In Greek mythology, the mighty Lapiths had their butts handed to them by the centaurs. My question is this: what were you thinking, Lapiths? I mean, they’re centaurs. They have horse bodies and man-heads. No way you’re gonna beat that.

Similarly, sort of, we’re now confronting a hybrid little beastie of our own. The 2009 H1N1 flu virus is a crazy chimera of a thing. It is the love child of three species-specific viruses, a bird-pig-person germ. We might ask, how does this happen? And what makes it different from the regular flu?

Well, I’m here to tell you something you may not know about viruses: they are promiscuous as hell.

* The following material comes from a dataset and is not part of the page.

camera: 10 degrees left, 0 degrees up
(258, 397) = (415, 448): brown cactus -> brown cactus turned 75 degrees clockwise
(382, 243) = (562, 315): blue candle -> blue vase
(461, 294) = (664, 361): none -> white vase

And here’s something you may not know about pigs: they are little biological swingers clubs.

Flu viruses don’t have DNA like many organisms – their genetic material is carried in strands of RNA. And, that RNA is divided up into little discrete segments. When viruses get to all bumpin’ and rubbin’ up on each other in a host cell, they freely swap these segments around. Filthy little buggers. The results of this, according to University of Chicago infectious disease expert Kenneth Alexander, is usually … nothing. Most of the products of such unholy coupling are just failed viruses. But occasionally, you’ll get a combination that works, and a new kind of virus survives and starts copying itself.

pig-final

That’s where pigs come in. They have the peculiar property of being subject not just to swine flu, but also bird flu and human flu. So all those viruses can mix freely in the pig’s cells, and we can wind up with a hybrid H1N1 with genes from all three variants. In this case, that variant happens to be transferrable from person to person.

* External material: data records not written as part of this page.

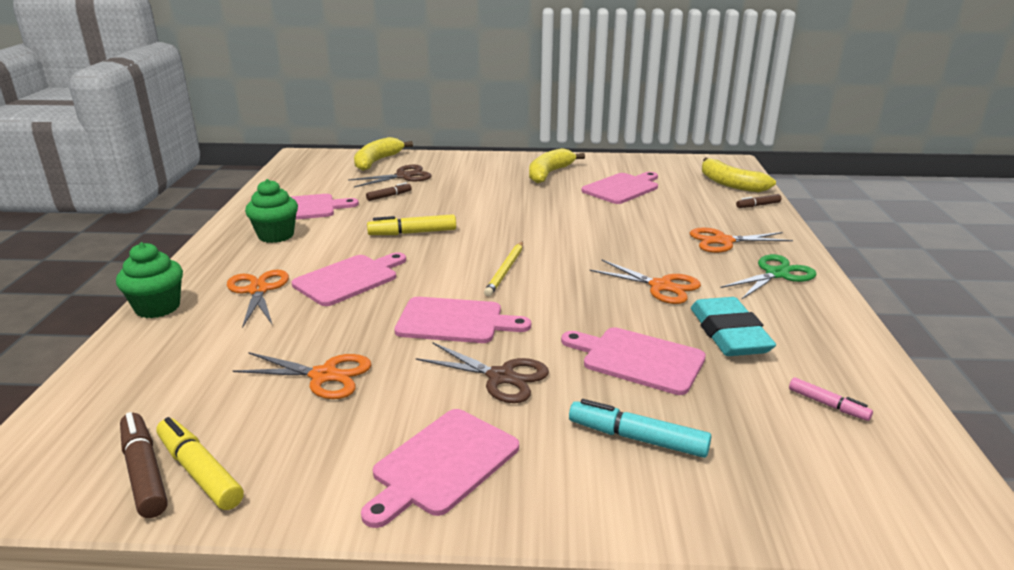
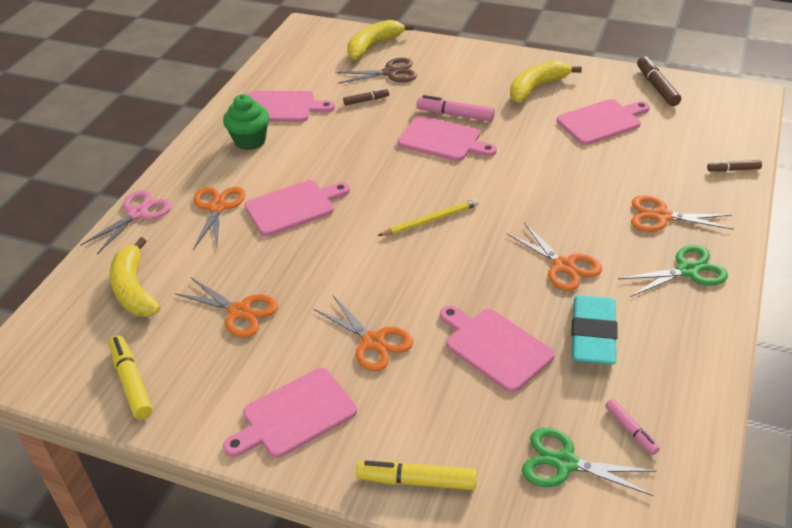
camera: 20 degrees right, 15 degrees up
(144, 472) = (97, 374): brown marker -> brown marker (656, 87)
(157, 308) = (137, 213): green cupcake -> pink scissors
(412, 233) = (368, 156): yellow marker -> yellow marker (417, 481)
(455, 321) = (362, 273): pink cutting board -> pink cutting board (443, 140)
(484, 197) = (455, 115): none -> pink marker
(501, 377) = (373, 342): brown scissors -> orange scissors
(505, 270) = (431, 220): yellow pencil -> yellow pencil turned 150 degrees counterclockwise
(637, 438) = (450, 426): turquoise marker -> none
(730, 184) = (724, 131): yellow banana -> yellow banana (134, 289)
(785, 448) = (565, 463): none -> green scissors

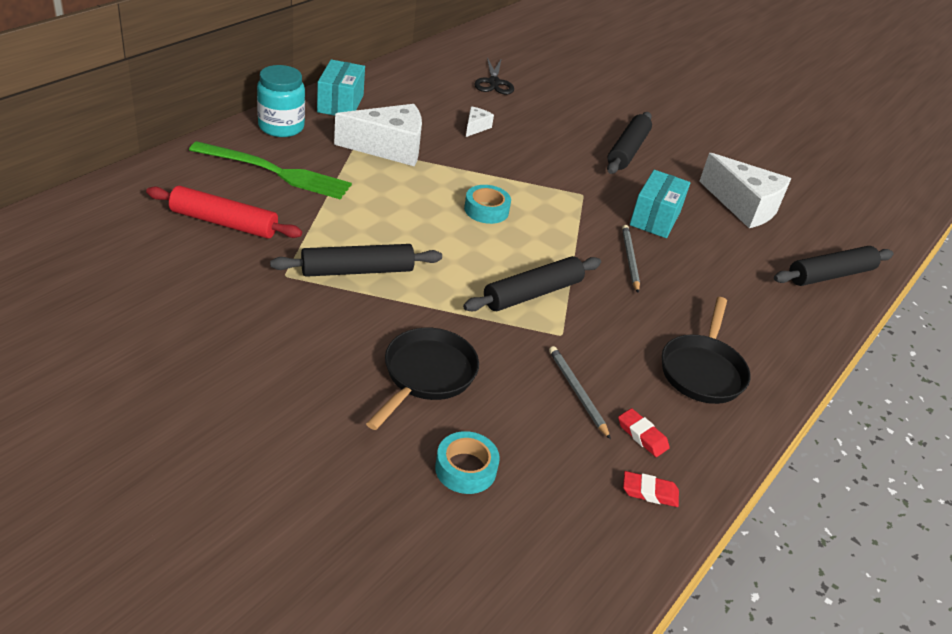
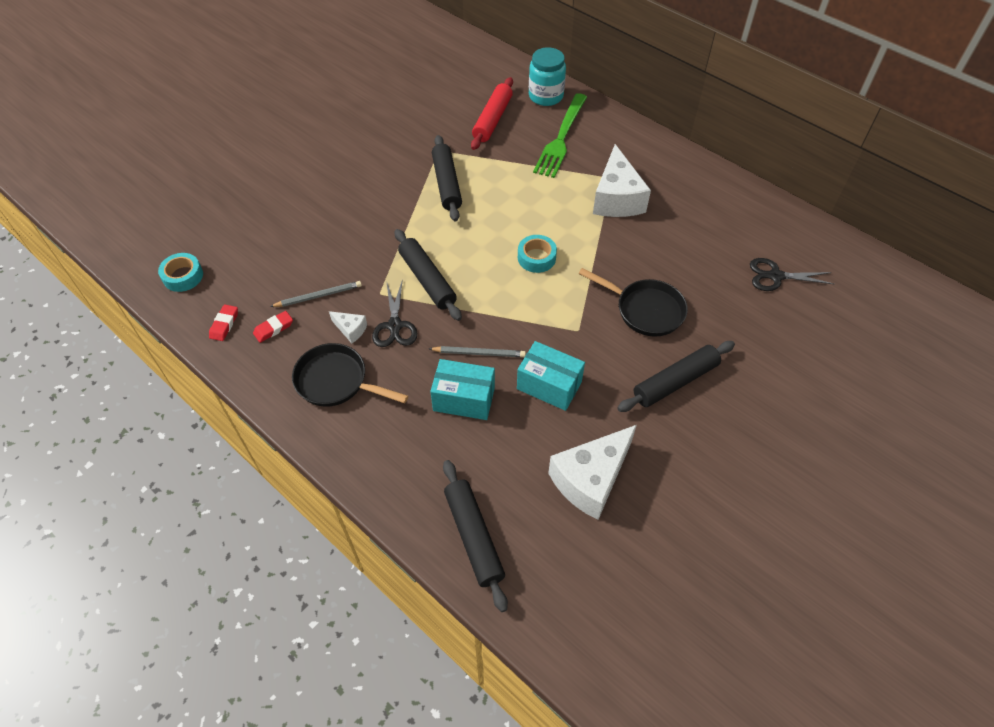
camera: 100 degrees right, 15 degrees up
(281, 127) = (627, 136): turquoise jar -> turquoise jar (546, 96)
(340, 104) = (680, 167): turquoise box -> turquoise box (464, 399)
(426, 375) = (340, 218): black pan -> black pan (645, 310)
(465, 469) = (260, 234): turquoise tape -> turquoise tape (183, 276)
(476, 127) = (675, 257): white cheese -> white cheese (351, 329)
(609, 322) = (395, 326): none -> black scissors
(627, 150) = (675, 381): black rolling pin -> black rolling pin turned 60 degrees counterclockwise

Unlike seasonal flu, we are now passing around a novel strain. That means none of us has been exposed before, so we don’t have any acquired immunity. True, the seasonal flu tends to mutate from year to year too, but the strains are usually similar enough that we keep at least some of our past immunity. This also means that otherwise healthy adults may be at risk from pandemic flu, whereas with seasonal flu the concern tends to focus on the elderly and the very young. Seasonal flu can still do a number on you: an average of 36,000 Americans die of it every year, according to the CDC. The fear is that if pandemic swine flu were to really get out of control, and possibly grow more virulent, the mortality rate could get ugly. No sign of that for now, but if we learn one thing from the Lapiths, it’s not to underestimate your enemy.